Perhaps about a year before the referendum, maybe a little longer, I took to Farage - before not taking at all to Farage - and then taking to him again. I remember the documentary with him taking viewers around the Brussels buildings and explaining the elaborate processes. Quite a lot of what he said rang true although that ringing was met with resistance. By then, I had been made redundant and while university educated the current elites were not me and in many ways I felt I was one of their victims. And that was not the easiest conclusion to make of one's identity. The thinking was very mixed. I also recall around that time a leaflet being put in my letterbox by one of his party and it was focussed on the constituency next door. Gleefully I ran out to tell them that they were on the wrong side of the border. The response was very offish. I was told it all amounted to the same thing.
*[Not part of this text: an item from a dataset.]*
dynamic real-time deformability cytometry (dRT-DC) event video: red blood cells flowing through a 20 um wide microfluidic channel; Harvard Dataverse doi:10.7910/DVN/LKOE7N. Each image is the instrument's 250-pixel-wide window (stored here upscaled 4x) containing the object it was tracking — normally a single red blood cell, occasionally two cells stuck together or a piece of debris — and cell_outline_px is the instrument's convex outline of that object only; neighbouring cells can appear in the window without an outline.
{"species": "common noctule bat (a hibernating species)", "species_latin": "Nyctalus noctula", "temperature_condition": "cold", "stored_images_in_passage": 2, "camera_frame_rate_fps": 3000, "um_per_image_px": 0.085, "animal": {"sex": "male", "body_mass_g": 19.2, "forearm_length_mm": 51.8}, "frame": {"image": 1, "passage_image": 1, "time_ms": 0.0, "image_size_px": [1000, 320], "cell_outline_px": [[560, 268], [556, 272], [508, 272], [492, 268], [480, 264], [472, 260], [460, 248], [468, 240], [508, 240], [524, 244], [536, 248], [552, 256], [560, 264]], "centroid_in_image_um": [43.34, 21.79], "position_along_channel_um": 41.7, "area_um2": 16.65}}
Then maybe about eight months before the referendum I decided to leap towards a position of us being better off leaving the EU. I know that the EU position on Ukraine which I had disagreed with vehemently was then uppermost in my thinking. The feeling was - and I was with Gerhard Schroeder on this matter although Peter Hitchens and George Galloway were also influential - that the institution when in cahoots with the United States had become too belligerent. Geopolitics suddenly seemed to mean a lot given that a policy of regime change ran counter to "we must never go to war in Europe again". About three months later, I was once again for our EU membership. It had been some time since Ukraine was regularly in the news. The racist elements among the genuine people for Brexit were making me very uneasy. And actually a lot of sentiment crept in. "This is crazy.....I am instinctively for Europe.....that is who I have always been". And that is the way in which I went into the campaign while knowing deep down that the way I felt about the arguments was not quite in line with my long-term identity. That identity just about survived until the referendum but after the result it went in favour of acceptance of a 21st Century reality.